--- Study text Enclosed Below ---

Mar 4, 2015

Workers Comp Cuts Costing Social Security

     From Linda DePillis writing for the Washington Post's Wonkblog:
There’s a good news/bad news situation for occupational injuries in the United States: Fewer people are getting hurt on the job. But those who do are getting less help. ...
“The cutbacks [in workers compensation] have been so drastic in some places that they virtually guarantee injured workers will plummet into poverty,” write authors Henry Grabell and Howard Berkes. “Workers often battle insurance companies for years to get the surgeries, prescriptions and basic help their doctors recommend.” ...
Somebody ends up paying for those injuries, though: taxpayers. When a worker ends up unable to work because of an injury, he or she can be covered by Social Security Disability Insurance, a program that has steadily increased in cost over the past two decades. The rise has many demographic factors behind it, but it looks like the abdication of responsibility by employers may have played a role as well.

--- End of Enclosed Study text ---

Instructions =
a) Summarize the post on workers' comp cuts in two sentences.
b) Reproduce the part of the post on workers' comp cuts starting at "From Linda DePillis" and ending at "less help. ...".
The data after this point has no connection to the text.

--- Records supplied Enclosed Below ---

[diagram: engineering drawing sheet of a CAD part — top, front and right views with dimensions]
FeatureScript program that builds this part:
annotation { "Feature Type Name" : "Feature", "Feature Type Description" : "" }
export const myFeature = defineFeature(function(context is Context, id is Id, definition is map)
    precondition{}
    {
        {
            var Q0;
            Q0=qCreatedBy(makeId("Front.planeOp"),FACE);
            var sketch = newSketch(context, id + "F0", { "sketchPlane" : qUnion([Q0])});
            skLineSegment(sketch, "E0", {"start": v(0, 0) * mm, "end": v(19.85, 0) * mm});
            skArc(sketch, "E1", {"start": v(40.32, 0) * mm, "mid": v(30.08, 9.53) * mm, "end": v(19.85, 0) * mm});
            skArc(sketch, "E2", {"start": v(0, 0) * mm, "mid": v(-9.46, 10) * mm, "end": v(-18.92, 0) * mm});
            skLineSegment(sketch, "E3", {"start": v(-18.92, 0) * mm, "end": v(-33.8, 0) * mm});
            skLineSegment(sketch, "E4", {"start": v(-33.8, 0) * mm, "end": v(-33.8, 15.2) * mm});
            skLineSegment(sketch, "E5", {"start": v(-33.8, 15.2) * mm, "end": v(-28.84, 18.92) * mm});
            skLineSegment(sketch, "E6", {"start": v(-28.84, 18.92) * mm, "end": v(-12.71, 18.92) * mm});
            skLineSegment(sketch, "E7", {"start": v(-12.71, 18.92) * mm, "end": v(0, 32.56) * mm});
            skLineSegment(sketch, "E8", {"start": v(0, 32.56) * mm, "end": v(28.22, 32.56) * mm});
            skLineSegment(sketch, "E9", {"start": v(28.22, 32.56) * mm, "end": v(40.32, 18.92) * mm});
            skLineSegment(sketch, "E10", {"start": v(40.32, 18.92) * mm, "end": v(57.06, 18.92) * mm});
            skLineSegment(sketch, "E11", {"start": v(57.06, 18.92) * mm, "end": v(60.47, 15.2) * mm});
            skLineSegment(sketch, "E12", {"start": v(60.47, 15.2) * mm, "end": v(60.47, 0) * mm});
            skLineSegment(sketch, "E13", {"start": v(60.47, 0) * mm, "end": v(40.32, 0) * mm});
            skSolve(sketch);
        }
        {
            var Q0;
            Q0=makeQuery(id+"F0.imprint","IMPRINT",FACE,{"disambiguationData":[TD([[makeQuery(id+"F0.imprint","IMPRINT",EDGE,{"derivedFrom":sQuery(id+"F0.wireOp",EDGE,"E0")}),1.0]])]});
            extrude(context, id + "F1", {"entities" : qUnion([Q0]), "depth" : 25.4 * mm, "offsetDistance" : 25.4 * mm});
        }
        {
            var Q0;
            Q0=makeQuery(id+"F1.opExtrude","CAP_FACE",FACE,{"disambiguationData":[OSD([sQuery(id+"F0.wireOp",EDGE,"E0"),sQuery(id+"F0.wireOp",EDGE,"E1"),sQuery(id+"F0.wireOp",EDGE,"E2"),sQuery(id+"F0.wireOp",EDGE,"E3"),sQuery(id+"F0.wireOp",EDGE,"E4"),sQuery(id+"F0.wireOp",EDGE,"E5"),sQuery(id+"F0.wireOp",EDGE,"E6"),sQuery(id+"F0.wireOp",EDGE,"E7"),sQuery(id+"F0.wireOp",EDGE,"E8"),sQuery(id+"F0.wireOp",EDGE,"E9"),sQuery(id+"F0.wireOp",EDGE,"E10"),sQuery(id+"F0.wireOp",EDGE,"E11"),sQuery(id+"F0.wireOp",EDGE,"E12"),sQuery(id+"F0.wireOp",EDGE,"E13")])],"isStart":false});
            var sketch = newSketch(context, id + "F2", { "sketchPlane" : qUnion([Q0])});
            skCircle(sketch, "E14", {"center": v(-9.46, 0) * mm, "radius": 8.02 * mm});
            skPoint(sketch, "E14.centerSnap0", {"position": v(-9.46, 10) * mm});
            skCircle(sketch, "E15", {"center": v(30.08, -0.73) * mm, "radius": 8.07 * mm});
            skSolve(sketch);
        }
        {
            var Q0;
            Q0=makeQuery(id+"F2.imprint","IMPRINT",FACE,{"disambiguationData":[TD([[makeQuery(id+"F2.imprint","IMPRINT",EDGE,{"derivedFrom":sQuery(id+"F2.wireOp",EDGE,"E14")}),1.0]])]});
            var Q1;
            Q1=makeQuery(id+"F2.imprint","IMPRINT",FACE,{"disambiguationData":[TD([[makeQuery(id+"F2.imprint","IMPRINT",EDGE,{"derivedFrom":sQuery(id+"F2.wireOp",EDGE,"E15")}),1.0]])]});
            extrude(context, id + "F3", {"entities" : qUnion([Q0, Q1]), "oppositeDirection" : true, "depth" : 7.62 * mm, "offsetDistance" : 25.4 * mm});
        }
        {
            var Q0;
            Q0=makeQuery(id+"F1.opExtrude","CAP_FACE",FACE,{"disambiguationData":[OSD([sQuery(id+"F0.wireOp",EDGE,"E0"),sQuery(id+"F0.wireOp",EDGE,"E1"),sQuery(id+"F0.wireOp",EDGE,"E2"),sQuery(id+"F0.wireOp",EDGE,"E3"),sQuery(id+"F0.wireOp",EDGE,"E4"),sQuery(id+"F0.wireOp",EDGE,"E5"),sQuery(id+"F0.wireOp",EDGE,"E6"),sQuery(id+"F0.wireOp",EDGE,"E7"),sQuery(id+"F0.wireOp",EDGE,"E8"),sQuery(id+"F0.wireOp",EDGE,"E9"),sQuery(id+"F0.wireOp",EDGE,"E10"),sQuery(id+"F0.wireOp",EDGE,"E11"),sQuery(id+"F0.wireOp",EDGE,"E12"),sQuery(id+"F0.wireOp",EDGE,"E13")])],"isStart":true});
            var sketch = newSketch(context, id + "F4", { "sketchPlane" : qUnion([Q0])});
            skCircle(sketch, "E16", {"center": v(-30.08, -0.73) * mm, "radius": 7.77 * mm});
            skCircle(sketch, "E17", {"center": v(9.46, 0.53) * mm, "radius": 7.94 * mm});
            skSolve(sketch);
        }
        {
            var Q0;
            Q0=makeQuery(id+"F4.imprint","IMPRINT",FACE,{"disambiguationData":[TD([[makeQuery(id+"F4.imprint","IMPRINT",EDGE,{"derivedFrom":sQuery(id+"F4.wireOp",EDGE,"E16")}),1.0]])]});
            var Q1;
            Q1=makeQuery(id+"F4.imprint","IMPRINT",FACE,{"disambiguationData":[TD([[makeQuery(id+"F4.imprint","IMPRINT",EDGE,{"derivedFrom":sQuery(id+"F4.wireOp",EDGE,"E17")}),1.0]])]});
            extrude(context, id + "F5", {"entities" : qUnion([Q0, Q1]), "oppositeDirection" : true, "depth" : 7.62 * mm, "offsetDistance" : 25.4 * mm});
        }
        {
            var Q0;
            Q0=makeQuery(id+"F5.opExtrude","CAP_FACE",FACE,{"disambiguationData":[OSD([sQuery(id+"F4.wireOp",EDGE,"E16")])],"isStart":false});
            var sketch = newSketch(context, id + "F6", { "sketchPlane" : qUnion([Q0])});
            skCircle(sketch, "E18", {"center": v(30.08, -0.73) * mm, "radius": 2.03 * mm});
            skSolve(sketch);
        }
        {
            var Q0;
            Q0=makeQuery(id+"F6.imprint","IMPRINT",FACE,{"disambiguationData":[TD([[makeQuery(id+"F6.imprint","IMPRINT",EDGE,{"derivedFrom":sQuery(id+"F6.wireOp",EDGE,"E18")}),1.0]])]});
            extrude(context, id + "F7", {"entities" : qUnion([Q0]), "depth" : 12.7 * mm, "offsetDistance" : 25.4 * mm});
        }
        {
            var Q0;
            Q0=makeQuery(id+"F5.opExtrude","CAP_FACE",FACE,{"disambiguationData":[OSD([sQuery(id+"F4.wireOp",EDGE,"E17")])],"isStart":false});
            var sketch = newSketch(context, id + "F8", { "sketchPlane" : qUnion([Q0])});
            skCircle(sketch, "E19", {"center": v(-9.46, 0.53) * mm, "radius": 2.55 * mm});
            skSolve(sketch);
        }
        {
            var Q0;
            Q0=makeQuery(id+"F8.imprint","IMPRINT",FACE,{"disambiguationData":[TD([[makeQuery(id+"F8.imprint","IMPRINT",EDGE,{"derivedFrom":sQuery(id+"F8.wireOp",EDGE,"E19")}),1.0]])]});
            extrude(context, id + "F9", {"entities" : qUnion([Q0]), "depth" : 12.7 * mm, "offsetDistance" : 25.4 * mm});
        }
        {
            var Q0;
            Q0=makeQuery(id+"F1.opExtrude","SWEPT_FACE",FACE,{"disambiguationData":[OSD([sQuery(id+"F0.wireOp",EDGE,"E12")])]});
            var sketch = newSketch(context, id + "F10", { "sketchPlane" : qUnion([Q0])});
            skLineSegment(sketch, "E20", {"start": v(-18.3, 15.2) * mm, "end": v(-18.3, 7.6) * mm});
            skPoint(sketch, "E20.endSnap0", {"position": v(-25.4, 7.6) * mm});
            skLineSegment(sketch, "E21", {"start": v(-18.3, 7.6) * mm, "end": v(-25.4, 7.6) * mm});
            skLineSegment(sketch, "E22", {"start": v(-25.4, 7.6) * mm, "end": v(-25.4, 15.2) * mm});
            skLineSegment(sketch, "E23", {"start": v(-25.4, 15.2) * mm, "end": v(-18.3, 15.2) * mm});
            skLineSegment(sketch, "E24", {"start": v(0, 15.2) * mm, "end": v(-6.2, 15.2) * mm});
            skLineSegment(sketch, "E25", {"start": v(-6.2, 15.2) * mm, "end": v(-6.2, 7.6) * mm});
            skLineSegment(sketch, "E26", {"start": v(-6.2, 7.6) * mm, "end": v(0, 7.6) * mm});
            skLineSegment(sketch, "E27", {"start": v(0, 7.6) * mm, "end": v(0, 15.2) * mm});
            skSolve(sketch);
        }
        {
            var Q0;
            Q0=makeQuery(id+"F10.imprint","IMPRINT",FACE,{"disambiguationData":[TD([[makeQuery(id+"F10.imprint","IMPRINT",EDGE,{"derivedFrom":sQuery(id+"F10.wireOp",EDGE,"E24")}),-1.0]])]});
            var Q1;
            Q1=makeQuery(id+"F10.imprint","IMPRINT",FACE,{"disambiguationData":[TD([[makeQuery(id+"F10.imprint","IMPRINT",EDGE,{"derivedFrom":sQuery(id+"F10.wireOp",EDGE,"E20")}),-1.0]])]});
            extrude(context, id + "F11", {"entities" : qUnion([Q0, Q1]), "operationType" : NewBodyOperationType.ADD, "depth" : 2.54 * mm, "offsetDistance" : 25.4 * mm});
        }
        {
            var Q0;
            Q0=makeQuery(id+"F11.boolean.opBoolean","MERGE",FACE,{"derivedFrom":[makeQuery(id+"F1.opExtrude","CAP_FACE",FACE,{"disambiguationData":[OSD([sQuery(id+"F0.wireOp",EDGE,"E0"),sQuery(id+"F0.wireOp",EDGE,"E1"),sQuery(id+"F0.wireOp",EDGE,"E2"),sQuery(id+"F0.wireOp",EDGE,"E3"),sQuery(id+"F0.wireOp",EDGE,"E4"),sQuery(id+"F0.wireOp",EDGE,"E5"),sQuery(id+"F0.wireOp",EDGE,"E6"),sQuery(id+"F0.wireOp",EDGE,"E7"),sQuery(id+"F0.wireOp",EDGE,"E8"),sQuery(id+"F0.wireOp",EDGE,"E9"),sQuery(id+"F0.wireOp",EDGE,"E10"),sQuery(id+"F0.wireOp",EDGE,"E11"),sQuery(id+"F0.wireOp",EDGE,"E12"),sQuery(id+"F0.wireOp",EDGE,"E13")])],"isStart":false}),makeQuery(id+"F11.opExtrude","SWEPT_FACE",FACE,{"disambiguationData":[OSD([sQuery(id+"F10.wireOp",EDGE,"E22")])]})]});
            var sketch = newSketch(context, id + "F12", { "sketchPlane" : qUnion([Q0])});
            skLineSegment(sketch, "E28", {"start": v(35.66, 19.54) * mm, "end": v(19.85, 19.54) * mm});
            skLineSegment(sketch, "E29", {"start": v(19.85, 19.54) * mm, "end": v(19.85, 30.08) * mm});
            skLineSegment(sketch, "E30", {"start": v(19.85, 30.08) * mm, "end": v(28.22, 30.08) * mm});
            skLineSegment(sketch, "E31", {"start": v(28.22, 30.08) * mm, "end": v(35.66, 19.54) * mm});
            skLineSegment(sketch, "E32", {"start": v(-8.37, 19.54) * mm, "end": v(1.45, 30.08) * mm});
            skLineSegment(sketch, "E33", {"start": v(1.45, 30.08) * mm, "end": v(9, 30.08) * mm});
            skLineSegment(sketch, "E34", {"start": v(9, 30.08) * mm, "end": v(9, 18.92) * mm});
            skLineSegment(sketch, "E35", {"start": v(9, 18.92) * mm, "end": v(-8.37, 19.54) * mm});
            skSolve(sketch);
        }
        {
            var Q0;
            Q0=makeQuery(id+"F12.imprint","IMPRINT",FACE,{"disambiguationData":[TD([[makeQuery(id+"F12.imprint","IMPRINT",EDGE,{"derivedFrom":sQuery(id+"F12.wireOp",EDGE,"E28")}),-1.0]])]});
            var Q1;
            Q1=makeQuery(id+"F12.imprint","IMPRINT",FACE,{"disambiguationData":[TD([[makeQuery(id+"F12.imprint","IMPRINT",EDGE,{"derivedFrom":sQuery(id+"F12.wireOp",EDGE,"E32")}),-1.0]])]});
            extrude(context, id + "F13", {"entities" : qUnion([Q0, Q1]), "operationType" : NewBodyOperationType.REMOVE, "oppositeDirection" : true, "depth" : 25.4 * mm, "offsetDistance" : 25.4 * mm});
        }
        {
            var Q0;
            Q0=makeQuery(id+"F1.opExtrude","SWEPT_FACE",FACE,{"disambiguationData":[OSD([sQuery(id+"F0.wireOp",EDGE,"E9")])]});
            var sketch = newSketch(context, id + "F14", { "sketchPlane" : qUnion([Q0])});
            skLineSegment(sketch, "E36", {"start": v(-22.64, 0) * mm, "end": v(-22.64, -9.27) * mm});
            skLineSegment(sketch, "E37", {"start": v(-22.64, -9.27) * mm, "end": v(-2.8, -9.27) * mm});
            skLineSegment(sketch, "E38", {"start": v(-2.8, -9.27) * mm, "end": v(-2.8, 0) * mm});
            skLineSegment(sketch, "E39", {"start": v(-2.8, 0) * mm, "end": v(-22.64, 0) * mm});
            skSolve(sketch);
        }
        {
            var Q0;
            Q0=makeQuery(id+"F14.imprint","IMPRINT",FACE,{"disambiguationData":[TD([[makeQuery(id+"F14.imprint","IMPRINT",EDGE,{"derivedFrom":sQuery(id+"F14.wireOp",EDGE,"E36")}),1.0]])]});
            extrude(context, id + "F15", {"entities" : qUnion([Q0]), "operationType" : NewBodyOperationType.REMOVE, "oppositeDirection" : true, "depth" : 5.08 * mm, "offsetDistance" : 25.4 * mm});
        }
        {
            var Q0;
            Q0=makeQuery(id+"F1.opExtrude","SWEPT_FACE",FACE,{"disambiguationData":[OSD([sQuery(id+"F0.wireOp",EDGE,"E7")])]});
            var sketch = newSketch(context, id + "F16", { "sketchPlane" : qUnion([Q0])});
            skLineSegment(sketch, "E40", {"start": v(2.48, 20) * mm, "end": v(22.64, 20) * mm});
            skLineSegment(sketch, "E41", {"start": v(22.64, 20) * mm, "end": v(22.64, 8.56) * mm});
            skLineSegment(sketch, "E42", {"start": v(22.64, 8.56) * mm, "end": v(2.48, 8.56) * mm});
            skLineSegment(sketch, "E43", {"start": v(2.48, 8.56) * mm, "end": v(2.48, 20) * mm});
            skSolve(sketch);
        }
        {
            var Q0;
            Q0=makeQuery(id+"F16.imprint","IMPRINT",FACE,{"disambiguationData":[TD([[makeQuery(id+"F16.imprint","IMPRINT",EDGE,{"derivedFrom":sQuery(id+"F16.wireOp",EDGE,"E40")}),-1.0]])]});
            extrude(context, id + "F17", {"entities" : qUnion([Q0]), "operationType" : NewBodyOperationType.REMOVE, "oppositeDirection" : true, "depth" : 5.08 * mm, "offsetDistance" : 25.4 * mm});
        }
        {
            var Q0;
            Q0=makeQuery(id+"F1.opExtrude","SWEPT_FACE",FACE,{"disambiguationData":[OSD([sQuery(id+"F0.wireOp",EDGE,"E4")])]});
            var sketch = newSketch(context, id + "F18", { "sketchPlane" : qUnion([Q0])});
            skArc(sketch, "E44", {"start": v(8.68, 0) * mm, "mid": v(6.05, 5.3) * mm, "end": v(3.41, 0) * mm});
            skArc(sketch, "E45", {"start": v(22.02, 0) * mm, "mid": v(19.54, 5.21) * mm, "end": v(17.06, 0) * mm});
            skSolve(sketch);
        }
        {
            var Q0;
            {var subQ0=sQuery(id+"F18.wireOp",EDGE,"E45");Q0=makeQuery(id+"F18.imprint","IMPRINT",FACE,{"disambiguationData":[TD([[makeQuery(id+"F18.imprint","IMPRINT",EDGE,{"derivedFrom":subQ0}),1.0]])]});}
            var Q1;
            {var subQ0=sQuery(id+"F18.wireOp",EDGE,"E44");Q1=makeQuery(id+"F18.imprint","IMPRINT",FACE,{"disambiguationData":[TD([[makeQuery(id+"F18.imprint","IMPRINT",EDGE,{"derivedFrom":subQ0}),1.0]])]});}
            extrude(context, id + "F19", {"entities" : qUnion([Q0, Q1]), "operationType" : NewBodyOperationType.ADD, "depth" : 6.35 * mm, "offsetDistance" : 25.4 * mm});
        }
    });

--- End of Enclosed Records supplied ---

Results by task =
a) Fewer people in the United States are getting hurt on the job, but those who are injured get less help, and workers compensation cutbacks in some places are drastic enough to virtually guarantee that injured workers plummet into poverty. Taxpayers end up paying through Social Security Disability Insurance, whose cost has steadily increased over the past two decades, and employers' abdication of responsibility may have played a role in that rise.

b)
From Linda DePillis writing for the Washington Post's Wonkblog:
There’s a good news/bad news situation for occupational injuries in the United States: Fewer people are getting hurt on the job. But those who do are getting less help. ...